Data excerpts
- - -
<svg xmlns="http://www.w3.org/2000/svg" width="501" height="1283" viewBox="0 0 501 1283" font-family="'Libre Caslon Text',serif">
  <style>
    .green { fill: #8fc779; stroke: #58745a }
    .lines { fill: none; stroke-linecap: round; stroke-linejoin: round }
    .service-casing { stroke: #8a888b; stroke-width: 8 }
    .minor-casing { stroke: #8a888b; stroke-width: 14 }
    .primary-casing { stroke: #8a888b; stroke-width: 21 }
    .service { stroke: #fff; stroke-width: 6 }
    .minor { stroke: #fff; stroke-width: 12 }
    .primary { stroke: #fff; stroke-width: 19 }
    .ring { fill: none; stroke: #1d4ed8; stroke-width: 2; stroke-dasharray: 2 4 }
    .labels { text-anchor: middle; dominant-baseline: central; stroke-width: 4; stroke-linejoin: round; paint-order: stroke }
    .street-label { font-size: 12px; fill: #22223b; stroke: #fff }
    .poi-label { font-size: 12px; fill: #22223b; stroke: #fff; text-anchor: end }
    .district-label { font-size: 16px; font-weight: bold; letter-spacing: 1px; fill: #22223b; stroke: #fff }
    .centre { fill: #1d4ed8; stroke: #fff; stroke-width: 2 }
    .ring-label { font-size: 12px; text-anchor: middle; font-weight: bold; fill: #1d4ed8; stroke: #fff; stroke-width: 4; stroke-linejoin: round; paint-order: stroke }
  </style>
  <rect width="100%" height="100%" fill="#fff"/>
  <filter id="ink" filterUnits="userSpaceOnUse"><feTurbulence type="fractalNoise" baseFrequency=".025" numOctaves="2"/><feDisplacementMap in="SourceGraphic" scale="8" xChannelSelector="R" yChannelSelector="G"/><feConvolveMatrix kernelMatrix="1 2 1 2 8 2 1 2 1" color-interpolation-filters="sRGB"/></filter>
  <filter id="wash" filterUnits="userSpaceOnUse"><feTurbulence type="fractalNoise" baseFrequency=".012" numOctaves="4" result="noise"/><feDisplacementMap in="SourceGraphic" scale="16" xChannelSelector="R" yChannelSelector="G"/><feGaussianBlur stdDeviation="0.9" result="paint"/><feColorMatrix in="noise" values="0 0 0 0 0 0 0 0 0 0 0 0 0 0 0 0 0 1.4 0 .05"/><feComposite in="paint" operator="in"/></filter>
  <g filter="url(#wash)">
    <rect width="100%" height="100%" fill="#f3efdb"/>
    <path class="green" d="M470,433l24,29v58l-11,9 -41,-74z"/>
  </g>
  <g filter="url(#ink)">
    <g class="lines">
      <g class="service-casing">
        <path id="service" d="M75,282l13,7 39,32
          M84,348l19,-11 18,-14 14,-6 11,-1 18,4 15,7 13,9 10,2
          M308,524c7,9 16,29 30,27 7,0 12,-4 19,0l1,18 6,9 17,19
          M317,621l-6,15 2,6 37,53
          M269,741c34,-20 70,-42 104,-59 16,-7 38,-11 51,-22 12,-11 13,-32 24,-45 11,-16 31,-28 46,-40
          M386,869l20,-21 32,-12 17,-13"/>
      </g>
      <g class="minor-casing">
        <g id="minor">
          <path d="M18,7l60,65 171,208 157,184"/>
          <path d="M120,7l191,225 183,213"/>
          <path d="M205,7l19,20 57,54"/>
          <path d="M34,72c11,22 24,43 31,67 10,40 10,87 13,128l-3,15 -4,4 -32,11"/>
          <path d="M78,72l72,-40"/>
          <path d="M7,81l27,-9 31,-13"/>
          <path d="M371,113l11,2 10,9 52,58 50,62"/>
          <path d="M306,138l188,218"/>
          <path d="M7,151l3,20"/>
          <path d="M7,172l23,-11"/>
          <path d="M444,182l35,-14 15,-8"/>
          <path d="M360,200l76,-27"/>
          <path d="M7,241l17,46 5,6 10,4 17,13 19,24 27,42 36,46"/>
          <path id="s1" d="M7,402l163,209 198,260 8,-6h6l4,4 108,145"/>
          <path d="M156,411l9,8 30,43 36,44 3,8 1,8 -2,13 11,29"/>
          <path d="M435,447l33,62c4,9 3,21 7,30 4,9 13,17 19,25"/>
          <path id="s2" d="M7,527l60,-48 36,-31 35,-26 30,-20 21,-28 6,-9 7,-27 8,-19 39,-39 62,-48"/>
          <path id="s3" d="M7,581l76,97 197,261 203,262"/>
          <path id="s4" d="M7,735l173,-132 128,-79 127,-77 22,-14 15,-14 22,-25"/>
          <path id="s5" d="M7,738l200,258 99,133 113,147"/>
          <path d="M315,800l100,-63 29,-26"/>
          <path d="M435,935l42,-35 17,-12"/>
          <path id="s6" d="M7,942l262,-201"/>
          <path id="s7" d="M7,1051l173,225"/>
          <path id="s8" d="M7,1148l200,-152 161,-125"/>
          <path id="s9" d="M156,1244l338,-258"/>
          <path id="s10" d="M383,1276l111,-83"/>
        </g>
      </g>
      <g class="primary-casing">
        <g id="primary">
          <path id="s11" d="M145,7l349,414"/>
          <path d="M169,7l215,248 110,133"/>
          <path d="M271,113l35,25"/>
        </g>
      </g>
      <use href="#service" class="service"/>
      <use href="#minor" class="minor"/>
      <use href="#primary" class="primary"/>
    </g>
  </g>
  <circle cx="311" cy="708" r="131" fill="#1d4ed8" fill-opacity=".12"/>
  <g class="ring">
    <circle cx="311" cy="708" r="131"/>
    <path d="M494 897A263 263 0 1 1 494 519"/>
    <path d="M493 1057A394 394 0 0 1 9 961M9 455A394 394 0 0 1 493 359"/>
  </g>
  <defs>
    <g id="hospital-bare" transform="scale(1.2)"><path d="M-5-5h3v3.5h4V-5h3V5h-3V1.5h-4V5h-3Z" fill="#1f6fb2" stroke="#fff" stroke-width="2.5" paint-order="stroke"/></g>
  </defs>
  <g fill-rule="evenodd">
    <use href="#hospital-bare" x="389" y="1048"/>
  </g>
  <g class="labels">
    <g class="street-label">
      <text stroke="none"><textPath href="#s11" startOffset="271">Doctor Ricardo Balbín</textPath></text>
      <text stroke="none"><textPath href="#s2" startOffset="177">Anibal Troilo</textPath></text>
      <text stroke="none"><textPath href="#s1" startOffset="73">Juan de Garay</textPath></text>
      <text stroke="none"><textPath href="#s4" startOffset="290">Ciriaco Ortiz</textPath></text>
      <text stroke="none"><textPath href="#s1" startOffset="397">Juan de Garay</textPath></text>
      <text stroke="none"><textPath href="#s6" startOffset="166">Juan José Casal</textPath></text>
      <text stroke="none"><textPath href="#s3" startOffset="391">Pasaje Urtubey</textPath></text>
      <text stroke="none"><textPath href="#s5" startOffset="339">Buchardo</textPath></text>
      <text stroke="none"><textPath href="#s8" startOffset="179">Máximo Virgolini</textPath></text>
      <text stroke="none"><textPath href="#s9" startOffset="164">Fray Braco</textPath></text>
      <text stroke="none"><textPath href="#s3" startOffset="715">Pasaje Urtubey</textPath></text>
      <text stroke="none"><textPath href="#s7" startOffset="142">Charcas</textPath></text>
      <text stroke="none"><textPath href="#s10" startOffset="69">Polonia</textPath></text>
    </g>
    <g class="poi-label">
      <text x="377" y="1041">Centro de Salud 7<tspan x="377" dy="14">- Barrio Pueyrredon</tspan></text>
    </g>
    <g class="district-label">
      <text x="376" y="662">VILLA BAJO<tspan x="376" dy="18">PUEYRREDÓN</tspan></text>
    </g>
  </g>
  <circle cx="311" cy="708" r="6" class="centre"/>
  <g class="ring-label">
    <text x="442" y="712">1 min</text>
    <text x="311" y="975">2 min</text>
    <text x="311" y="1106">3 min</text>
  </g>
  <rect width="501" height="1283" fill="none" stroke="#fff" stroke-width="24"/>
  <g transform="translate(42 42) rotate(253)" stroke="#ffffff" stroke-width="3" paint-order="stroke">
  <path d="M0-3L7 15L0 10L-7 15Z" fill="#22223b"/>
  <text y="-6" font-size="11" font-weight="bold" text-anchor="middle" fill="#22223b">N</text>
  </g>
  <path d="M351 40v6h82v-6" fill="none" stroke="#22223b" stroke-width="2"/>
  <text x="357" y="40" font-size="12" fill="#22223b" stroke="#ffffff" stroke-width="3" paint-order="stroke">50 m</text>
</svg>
- - -
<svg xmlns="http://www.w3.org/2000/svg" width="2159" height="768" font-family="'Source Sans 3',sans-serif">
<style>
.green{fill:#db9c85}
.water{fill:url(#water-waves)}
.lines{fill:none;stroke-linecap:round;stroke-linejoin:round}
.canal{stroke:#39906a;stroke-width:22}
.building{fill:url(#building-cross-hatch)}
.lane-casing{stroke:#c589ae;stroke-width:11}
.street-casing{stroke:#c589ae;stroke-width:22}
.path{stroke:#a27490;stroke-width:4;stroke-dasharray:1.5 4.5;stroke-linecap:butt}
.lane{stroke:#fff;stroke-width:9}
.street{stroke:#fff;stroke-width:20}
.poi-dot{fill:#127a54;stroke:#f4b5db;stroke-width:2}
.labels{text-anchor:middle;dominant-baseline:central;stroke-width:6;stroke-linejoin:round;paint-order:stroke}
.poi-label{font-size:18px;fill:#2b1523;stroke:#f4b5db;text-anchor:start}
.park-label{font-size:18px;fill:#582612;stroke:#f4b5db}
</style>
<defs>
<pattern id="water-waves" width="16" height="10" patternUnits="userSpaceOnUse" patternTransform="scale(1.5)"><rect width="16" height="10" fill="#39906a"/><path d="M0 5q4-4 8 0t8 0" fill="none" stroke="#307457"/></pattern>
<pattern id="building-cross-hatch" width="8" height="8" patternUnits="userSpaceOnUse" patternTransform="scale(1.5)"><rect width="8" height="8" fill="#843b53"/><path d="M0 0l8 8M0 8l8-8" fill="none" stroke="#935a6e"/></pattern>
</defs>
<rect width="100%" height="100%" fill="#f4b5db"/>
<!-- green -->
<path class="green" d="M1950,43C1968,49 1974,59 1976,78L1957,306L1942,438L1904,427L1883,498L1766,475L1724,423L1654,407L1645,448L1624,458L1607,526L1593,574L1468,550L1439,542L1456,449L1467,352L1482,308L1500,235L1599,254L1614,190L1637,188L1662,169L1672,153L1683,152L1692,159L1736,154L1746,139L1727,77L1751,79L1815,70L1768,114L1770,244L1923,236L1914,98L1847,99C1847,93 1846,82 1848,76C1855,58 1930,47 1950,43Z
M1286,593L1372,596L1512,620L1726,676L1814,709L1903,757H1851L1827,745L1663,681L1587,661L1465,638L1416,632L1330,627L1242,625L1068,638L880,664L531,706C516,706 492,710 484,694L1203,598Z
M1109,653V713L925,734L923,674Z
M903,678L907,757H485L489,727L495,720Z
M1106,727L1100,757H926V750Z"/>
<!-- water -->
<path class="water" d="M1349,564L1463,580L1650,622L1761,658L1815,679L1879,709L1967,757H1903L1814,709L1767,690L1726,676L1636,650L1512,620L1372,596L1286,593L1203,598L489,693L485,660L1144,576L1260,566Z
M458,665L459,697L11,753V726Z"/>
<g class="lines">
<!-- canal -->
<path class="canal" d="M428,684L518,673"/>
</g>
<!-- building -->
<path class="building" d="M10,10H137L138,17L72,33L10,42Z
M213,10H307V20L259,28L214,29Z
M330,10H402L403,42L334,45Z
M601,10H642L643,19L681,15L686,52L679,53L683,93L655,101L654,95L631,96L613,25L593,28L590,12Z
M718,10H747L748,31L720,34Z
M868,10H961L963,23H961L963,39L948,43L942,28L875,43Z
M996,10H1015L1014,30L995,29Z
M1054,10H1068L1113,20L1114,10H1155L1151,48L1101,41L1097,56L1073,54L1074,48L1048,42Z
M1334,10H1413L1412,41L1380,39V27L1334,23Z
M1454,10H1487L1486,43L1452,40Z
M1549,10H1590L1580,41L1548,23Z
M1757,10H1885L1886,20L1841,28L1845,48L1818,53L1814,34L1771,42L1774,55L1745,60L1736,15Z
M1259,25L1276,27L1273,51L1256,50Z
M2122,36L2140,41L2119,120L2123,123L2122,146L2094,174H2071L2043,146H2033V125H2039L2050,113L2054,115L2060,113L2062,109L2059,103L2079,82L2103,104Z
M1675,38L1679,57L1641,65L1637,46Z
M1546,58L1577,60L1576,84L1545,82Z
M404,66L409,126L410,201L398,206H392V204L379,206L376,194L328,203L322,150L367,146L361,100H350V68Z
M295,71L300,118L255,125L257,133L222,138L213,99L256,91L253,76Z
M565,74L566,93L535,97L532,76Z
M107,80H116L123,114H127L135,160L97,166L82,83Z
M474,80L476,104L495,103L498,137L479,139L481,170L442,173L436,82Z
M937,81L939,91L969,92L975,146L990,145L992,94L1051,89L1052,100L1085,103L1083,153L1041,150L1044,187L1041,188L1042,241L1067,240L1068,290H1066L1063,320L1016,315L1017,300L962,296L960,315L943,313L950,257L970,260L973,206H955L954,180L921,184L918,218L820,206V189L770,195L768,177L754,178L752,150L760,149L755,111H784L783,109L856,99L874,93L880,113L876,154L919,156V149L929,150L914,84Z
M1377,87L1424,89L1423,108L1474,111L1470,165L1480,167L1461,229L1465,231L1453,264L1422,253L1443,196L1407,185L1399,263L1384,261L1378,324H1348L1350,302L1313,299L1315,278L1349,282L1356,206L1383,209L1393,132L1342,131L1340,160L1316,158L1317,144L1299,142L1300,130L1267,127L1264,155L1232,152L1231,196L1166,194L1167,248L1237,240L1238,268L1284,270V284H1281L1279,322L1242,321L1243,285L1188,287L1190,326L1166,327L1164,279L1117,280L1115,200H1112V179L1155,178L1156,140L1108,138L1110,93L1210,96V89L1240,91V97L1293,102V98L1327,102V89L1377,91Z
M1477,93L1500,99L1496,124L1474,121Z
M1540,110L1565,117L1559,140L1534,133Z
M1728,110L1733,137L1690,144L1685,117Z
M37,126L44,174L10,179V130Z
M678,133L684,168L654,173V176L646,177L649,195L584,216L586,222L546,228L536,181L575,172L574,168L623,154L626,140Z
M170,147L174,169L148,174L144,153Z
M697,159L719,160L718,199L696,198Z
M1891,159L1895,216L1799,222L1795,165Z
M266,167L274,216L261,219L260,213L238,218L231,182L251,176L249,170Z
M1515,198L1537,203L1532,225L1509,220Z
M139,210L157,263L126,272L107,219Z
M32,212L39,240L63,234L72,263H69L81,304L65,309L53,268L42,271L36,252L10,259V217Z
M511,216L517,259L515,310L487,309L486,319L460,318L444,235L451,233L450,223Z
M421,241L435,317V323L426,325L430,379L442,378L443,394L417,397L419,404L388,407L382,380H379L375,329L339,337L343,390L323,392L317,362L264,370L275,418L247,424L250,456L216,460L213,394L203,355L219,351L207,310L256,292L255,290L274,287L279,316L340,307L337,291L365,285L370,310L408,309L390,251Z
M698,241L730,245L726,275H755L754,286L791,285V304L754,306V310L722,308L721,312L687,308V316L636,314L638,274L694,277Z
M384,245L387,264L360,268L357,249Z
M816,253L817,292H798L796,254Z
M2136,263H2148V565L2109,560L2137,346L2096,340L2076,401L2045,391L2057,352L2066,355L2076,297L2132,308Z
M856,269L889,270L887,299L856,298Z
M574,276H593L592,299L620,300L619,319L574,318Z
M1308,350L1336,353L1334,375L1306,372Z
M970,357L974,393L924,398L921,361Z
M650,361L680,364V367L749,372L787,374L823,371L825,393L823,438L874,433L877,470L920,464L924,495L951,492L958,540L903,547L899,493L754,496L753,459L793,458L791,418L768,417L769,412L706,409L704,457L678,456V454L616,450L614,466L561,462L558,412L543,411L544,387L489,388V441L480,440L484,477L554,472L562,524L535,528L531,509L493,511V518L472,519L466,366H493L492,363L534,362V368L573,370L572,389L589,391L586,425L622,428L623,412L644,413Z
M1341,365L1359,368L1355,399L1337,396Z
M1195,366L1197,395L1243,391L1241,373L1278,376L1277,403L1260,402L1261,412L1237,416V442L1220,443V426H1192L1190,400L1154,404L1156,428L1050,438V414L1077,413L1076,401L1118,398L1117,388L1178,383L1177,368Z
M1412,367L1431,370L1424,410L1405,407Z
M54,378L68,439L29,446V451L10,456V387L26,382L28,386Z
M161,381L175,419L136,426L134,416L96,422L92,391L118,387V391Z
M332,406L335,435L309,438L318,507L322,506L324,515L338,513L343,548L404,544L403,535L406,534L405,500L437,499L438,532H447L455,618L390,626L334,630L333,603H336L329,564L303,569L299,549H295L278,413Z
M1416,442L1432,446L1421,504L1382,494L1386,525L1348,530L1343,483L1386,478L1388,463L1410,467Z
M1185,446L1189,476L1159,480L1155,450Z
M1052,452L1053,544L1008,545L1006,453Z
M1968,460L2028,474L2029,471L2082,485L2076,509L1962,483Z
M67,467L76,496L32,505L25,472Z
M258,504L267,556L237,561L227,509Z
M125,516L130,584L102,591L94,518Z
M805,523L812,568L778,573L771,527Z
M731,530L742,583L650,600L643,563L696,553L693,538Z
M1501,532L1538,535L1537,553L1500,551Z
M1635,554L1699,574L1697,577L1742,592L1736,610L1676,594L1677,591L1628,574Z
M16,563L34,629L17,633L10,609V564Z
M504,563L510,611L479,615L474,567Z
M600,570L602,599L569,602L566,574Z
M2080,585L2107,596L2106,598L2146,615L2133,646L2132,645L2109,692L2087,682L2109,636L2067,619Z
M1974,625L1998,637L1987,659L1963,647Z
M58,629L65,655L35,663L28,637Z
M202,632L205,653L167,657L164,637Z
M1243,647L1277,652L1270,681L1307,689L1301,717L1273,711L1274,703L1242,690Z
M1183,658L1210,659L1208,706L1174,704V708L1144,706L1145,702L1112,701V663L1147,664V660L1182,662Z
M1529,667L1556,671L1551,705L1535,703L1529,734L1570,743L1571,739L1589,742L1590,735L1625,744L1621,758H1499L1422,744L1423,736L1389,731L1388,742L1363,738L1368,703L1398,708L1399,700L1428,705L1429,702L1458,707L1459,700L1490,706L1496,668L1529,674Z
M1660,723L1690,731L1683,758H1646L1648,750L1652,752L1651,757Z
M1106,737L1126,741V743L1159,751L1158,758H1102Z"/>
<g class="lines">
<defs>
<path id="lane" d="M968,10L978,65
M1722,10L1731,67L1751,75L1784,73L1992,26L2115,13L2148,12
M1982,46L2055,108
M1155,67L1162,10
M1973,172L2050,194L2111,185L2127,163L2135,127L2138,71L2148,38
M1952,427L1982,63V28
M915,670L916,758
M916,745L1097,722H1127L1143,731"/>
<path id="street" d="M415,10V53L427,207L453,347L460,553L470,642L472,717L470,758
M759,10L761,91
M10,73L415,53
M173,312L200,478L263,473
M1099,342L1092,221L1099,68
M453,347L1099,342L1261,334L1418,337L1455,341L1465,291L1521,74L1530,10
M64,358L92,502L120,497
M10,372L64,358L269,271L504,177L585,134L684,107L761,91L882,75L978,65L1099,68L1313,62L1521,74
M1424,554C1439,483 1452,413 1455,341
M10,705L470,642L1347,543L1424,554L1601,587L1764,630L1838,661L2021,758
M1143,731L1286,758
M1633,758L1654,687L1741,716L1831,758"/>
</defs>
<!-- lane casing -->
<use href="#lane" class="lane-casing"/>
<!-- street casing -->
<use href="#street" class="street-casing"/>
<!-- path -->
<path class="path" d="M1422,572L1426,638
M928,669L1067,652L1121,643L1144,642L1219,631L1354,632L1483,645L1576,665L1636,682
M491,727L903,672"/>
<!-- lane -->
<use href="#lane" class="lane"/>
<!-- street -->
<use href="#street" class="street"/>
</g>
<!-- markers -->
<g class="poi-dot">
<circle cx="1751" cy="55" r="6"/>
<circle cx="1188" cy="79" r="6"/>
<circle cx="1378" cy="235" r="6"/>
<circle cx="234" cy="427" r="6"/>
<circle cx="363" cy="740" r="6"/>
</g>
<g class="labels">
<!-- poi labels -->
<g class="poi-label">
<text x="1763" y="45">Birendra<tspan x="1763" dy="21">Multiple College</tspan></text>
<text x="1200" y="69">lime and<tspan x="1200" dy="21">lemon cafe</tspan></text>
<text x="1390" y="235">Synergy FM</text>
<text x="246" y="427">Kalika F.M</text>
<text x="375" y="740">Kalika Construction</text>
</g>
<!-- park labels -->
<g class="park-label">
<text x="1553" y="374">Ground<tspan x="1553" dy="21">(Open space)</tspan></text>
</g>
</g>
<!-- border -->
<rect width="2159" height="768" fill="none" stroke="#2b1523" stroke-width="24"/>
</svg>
- - -
• Your task
Throughout the records, the word "baseFrequency" shows up on certain lines. Report how many lines, with only the number.

• The answer
2